So to hang it up now felt appropriate, Wright says. “We were running out of ideas. How do you trump that one — no pun intended? With our show, so often I think people are like, ‘That would never happen.’ The willing suspension of belief is thrown out the window. It definitely could happen [now].”
The show’s end also comes as Netflix, which it and Spacey helped establish as a purveyor of original content, seems intent on world domination.

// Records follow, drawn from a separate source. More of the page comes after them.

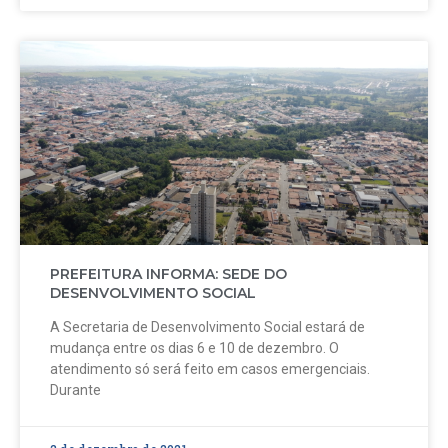
PREFEITURA INFORMA: SEDE DO
DESENVOLVIMENTO SOCIAL
A Secretaria de Desenvolvimento Social estará de
mudança entre os dias 6 e 10 de dezembro. O
atendimento só será feito em casos emergenciais.
Durante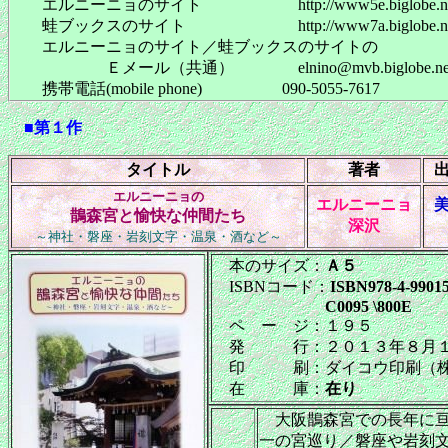
エルニーニョのサイト http://www5e.biglobe.ne.jp/
蛙ブックスのサイト http://www7a.biglobe.ne.jp/
エルニーニョのサイト／蛙ブックスのサイトの
Ｅメール（共通） elnino@mvb.biglobe.ne.
携帯電話(mobile phone) 090-5055-7617
■第１作
タイトル
著者
エルニーニョの
エルニーニョ
鵲森宮と愉快な仲間たち
深沢
～神社・磐座・岩刻文字・温泉・酒など～
本のサイズ：
Ａ５
ISBNコード：
ISBN978-4-99015
C0095 \800E
ペ ー ジ：１９５
発 行：２０１３年８月１
印 刷：ダイコウ印刷（
在 庫：
在り
大阪鵲森宮での長年に亘
一の宮巡り／磐座や岩刻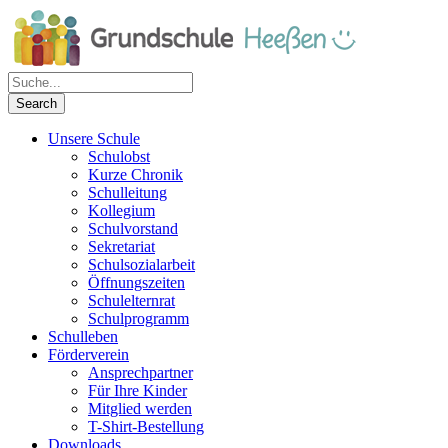
Unsere Schule
Schulobst
Kurze Chronik
Schulleitung
Kollegium
Schulvorstand
Sekretariat
Schulsozialarbeit
Öffnungszeiten
Schulelternrat
Schulprogramm
Schulleben
Förderverein
Ansprechpartner
Für Ihre Kinder
Mitglied werden
T-Shirt-Bestellung
Downloads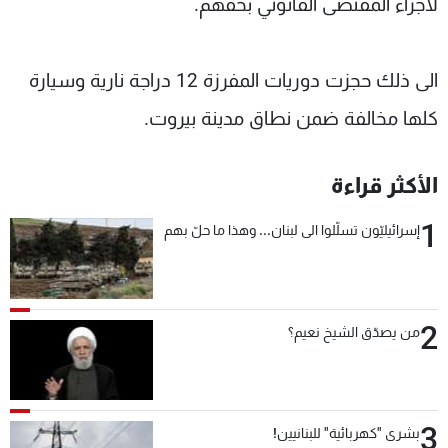
لاجراء المقتضى القانوني بحقهم.
الى ذلك حجزت دوريات المفرزة 12 دراجة نارية وسيارة
كلها مخالفة ضمن نطاق مدينة بيروت.
الأكثر قراءة
1
إسرائيليّون تسلّلوا الى لبنان... وهذا ما حلّ بهم
2
من يصدّق الشيخ نعيم؟
3
بشرى "كهربائية" للبنانيين!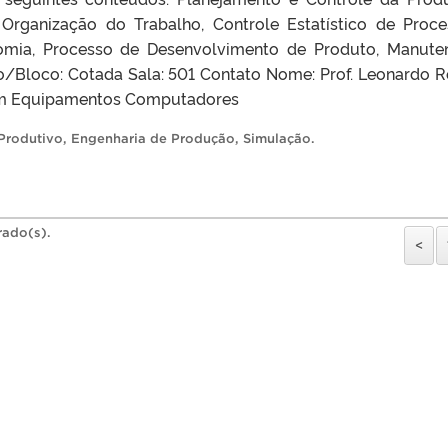
, Organização do Trabalho, Controle Estatístico de Proce
nomia, Processo de Desenvolvimento de Produto, Manute
o/Bloco: Cotada Sala: 501 Contato Nome: Prof. Leonardo 
om Equipamentos Computadores
Produtivo
,
Engenharia de Produção
,
Simulação
.
rado(s).
<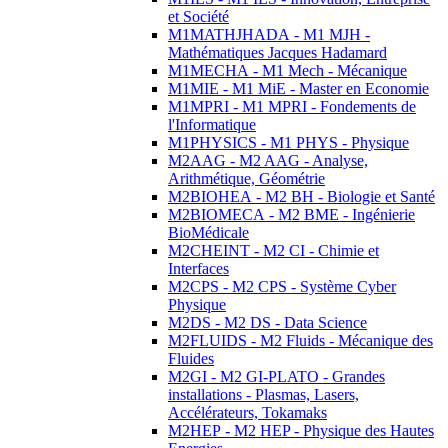
et Société
M1MATHJHADA - M1 MJH -
Mathématiques Jacques Hadamard
M1MECHA - M1 Mech - Mécanique
M1MIE - M1 MiE - Master en Economie
M1MPRI - M1 MPRI - Fondements de
l'Informatique
M1PHYSICS - M1 PHYS - Physique
M2AAG - M2 AAG - Analyse,
Arithmétique, Géométrie
M2BIOHEA - M2 BH - Biologie et Santé
M2BIOMECA - M2 BME - Ingénierie
BioMédicale
M2CHEINT - M2 CI - Chimie et
Interfaces
M2CPS - M2 CPS - Système Cyber
Physique
M2DS - M2 DS - Data Science
M2FLUIDS - M2 Fluids - Mécanique des
Fluides
M2GI - M2 GI-PLATO - Grandes
installations - Plasmas, Lasers,
Accélérateurs, Tokamaks
M2HEP - M2 HEP - Physique des Hautes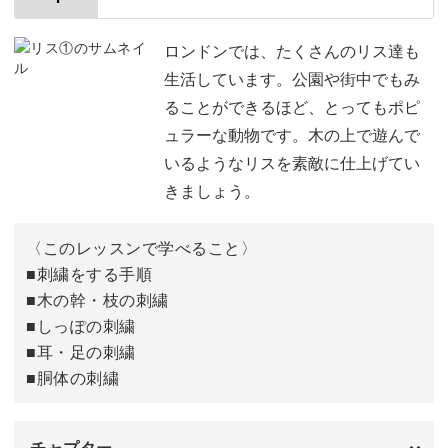
使用材料・道具
01:05
刺繍をする手順
02:38
ロンドンでは、たくさんのリス達も
生活しています。公園や街中でもみ
赤の部分にアウトラインフィリングをする
03:18
ることができるほど、とってもポピ
ュラーな動物です。木の上で遊んで
青の部分にアウトラインフィリングをする
07:49
いるようなリスを素敵に仕上げてい
「V」「E」にストレートステッチ をする
11:47
きましょう。
「O」にレイジーデイジーステッチをする
14:04
〈このレッスンで学べること〉
「L」にストレートステッチをする
■刺繍をする手順
15:46
■木の幹・枝の刺繍
おわりに
16:40
■しっぽの刺繍
■耳・足の刺繍
■胴体の刺繍
チャプター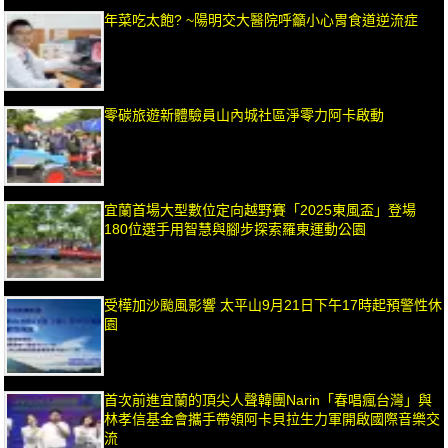
年菜吃太飽? ~陽明交大醫院呼籲小心胃食道逆流症
零碳旅遊新體驗員山內城社區淨零力阿卡啟動
宜蘭首場大型數位定向越野賽「2025東風盃」登場
180位選手用智慧與腳步探索羅東運動公園
受樺加沙颱風影響 太平山9月21日下午17時起預警性休
園
首次前進宜蘭的頂尖人聲韓團Narin「春唱瘋台灣」與
林孝信基金會攜手帶領阿卡貝拉生力軍開啟國際音樂交
流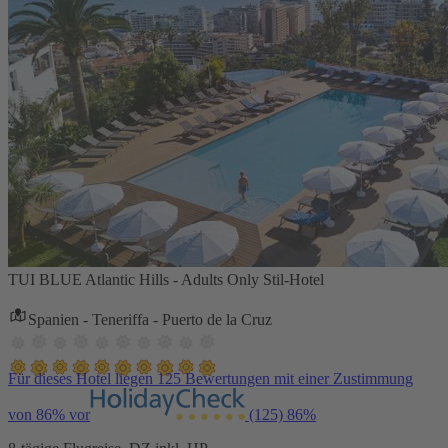
TUI BLUE Atlantic Hills - Adults Only Stil-Hotel
Spanien - Teneriffa - Puerto de la Cruz
Für dieses Hotel liegen 125 Bewertungen mit einer Zustimmung
von 86% vor
(125)
86%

Five years before Netflix was tying HBO for most Emmy wins this year (23 each) and spending billions upon billions on original series, the fast-growing company was bracing for the launch of its first original series. Long reliant on content from other studios (whether in renting DVDs of old movies and TV shows or being a hub for streaming it), Netflix banked on an adaptation of a British miniseries to be its entry point into original programming and its ambitions for dominance in Hollywood.
“House of Cards,” developed by Beau Willimon and directed, at least at the start, by film director David Fincher (“The Social Network”), made its debut in February 2013. And in a departure from its broadcast and cable brethren, it released all episodes in the season at the same time, a once-quaint notion. The show set in motion the rattling of traditional television, becoming the first streaming-only original series to get nominated in major Emmy categories in 2013. Over the course of its first five seasons, it nabbed 46 Emmy nominations and six wins.

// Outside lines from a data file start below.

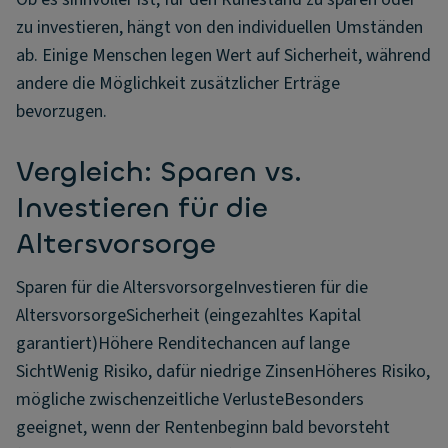
zu investieren, hängt von den individuellen Umständen
ab. Einige Menschen legen Wert auf Sicherheit, während
andere die Möglichkeit zusätzlicher Erträge
bevorzugen.
Vergleich: Sparen vs.
Investieren für die
Altersvorsorge
Sparen für die AltersvorsorgeInvestieren für die
AltersvorsorgeSicherheit (eingezahltes Kapital
garantiert)Höhere Renditechancen auf lange
SichtWenig Risiko, dafür niedrige ZinsenHöheres Risiko,
mögliche zwischenzeitliche VerlusteBesonders
geeignet, wenn der Rentenbeginn bald bevorsteht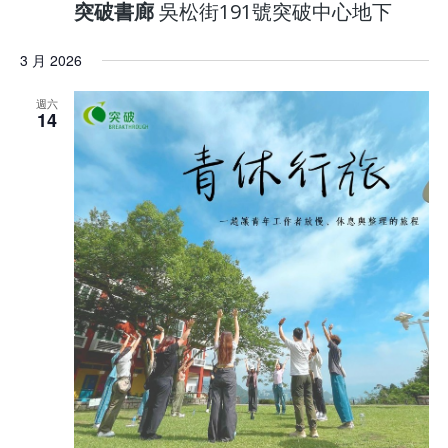
突破書廊
吳松街191號突破中心地下
3 月 2026
週六
14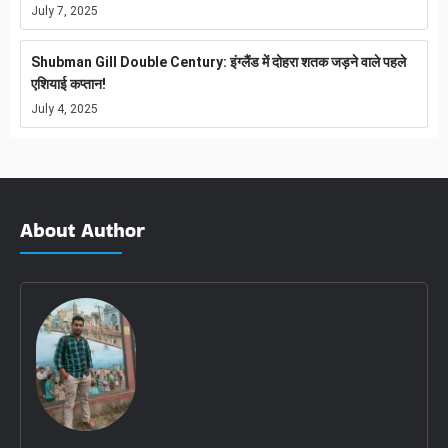
July 7, 2025
Shubman Gill Double Century: इंग्लैंड में दोहरा शतक जड़ने वाले पहले
एशियाई कप्तान!
July 4, 2025
About Author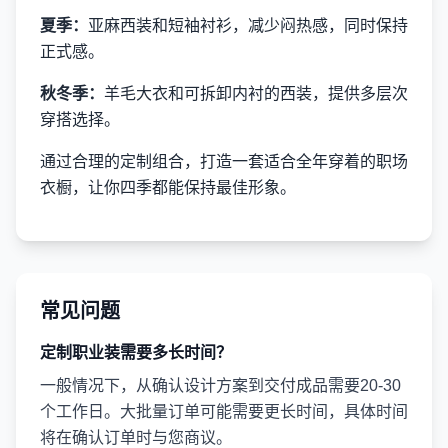
夏季：
亚麻西装和短袖衬衫，减少闷热感，同时保持
正式感。
秋冬季：
羊毛大衣和可拆卸内衬的西装，提供多层次
穿搭选择。
通过合理的定制组合，打造一套适合全年穿着的职场
衣橱，让你四季都能保持最佳形象。
常见问题
定制职业装需要多长时间？
一般情况下，从确认设计方案到交付成品需要20-30
个工作日。大批量订单可能需要更长时间，具体时间
将在确认订单时与您商议。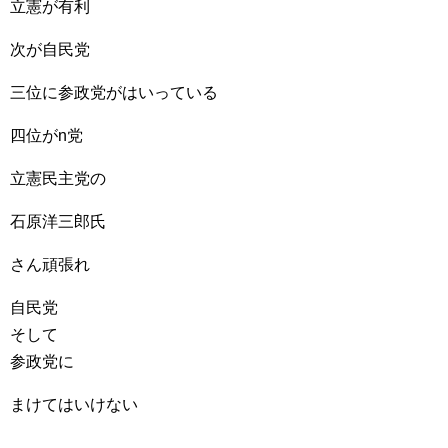
立憲が有利
次が自民党
三位に参政党がはいっている
四位がn党
立憲民主党の
石原洋三郎氏
さん頑張れ
自民党
そして
参政党に
まけてはいけない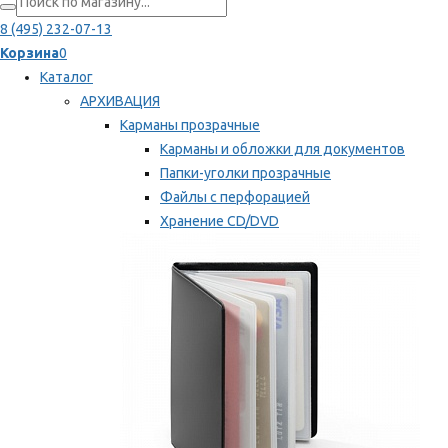
8 (495) 232-07-13
Корзина
0
Каталог
АРХИВАЦИЯ
Карманы прозрачные
Карманы и обложки для документов
Папки-уголки прозрачные
Файлы с перфорацией
Хранение CD/DVD
Хранение карт памяти/дискет
Мы рекомендуем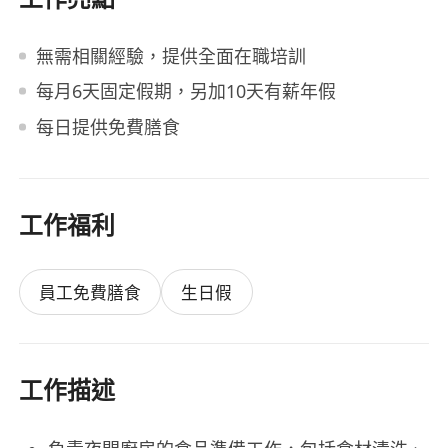
無需相關經驗，提供全面在職培訓
每月6天固定假期，另加10天有薪年假
每日提供免費膳食
工作福利
員工免費膳食
生日假
工作描述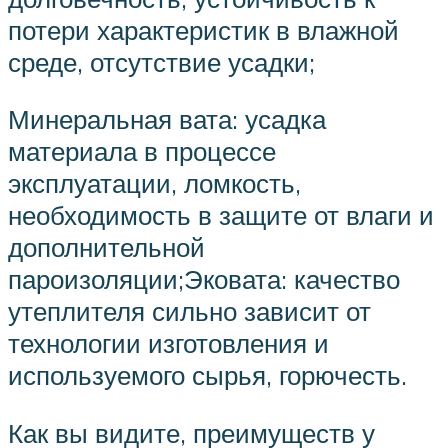
потери характеристик в влажной
среде, отсутствие усадки;
Минеральная вата: усадка
материала в процессе
эксплуатации, ломкость,
необходимость в защите от влаги и
дополнительной
пароизоляции;Эковата: качество
утеплителя сильно зависит от
технологии изготовления и
используемого сырья, горючесть.
Как вы видите, преимуществ у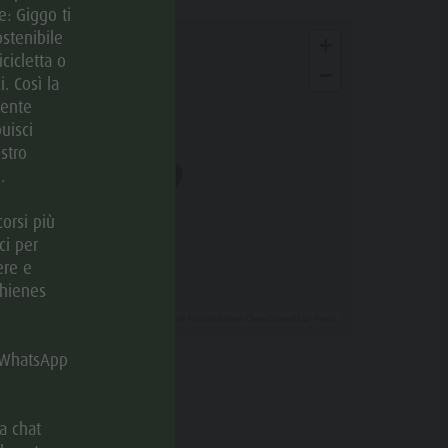
: Giggo ti
stenibile
+
icicletta o
−
. Così la
mente
uisci
stro
.
orsi più
ci per
ere e
Chienes
Leaflet
| ©
OpenStreetMap
, Tiles courtesy of
Humanitarian OpenStreetMap Team
.B. Media
u WhatsApp
cator.prefix
_indicator.of
Come arrivare
a chat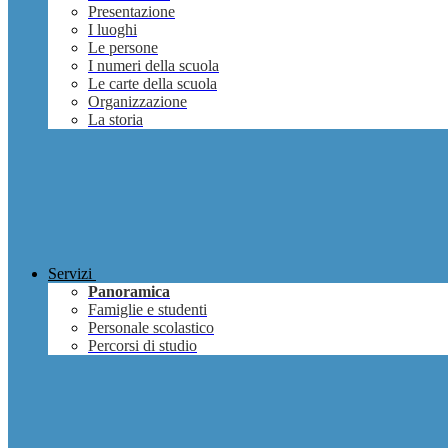
Presentazione
I luoghi
Le persone
I numeri della scuola
Le carte della scuola
Organizzazione
La storia
Servizi
Panoramica
Famiglie e studenti
Personale scolastico
Percorsi di studio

Its conclusion — along with the recent announcement that “Orange Is the New Black,” another flagship series for Netflix, will end next year — brings a close to a defining chapter in the company’s push to be a global entertainment juggernaut.

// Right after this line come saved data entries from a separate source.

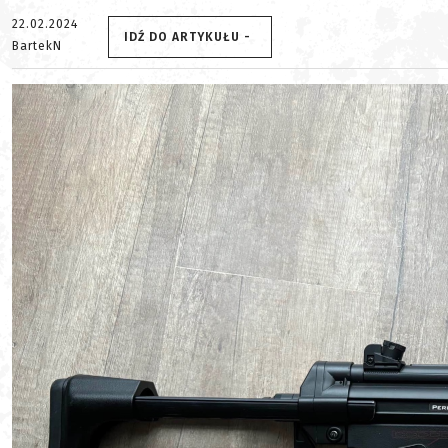
22.02.2024
IDŹ DO ARTYKUŁU -
BartekN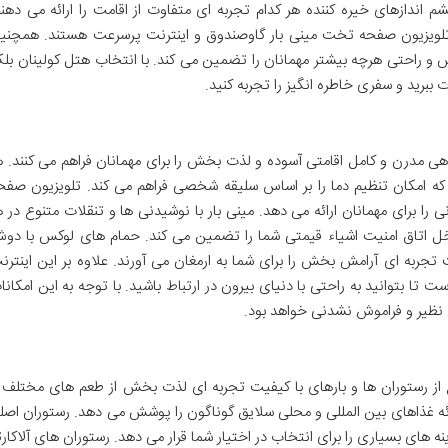
اندازهای خیره کننده هر کدام تجربه ای متفاوت از اقامت را ارائه می دهند
تلویزیون صفحه تخت مینی بار گاوصندوق و اینترنت پرسرعت هستند. همچنی
 و راحتی هرچه بیشتر مهمانان را تضمین می کند. با انتخاب هتل کولینان بل
ببرید و سفری خاطره انگیز را تجربه کنید.
فاهی مدرن و کامل اقامتی آسوده و لذت بخش را برای مهمانان فراهم می کنند. ه
که امکان تنظیم دما را بر اساس سلیقه شخصی فراهم می کند. تلویزیون صفح
را برای مهمانان ارائه می دهد. مینی بار با نوشیدنی ها و تنقلات متنوع در ه
خل اتاق امنیت اشیاء قیمتی شما را تضمین می کند. حمام های لوکس با دو
ت تجربه ای آرامش بخش را برای شما به ارمغان می آورند. علاوه بر این اینترن
تا بتوانید به راحتی با دنیای بیرون در ارتباط باشید. با توجه به این امکانا
 نظیر و فراموش نشدنی خواهد بود.
از رستوران ها و بارهای با کیفیت تجربه ای لذت بخش از طعم های مختلف ر
رائه غذاهای بین المللی و محلی سلایق گوناگون را پوشش می دهد. رستوران اصل
ینه های بسیاری را برای انتخاب در اختیار شما قرار می دهد. رستوران های آلاکارت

“It was the series that really started it all for us in original programming,” says Cindy Holland, Netflix's vice president of original content. “It wasn’t that long ago when content on the internet consisted of user-generated content on YouTube and other places. We knew that we wanted to start with something that was just as good as anything you see on television — but better, frankly, was the standard we wanted to hold ourselves to. We took a big risk and ordered two seasons right out of the gate. And launched the first season all at once. Those were watershed moments for Netflix original series, but also for streaming and the larger television industry.”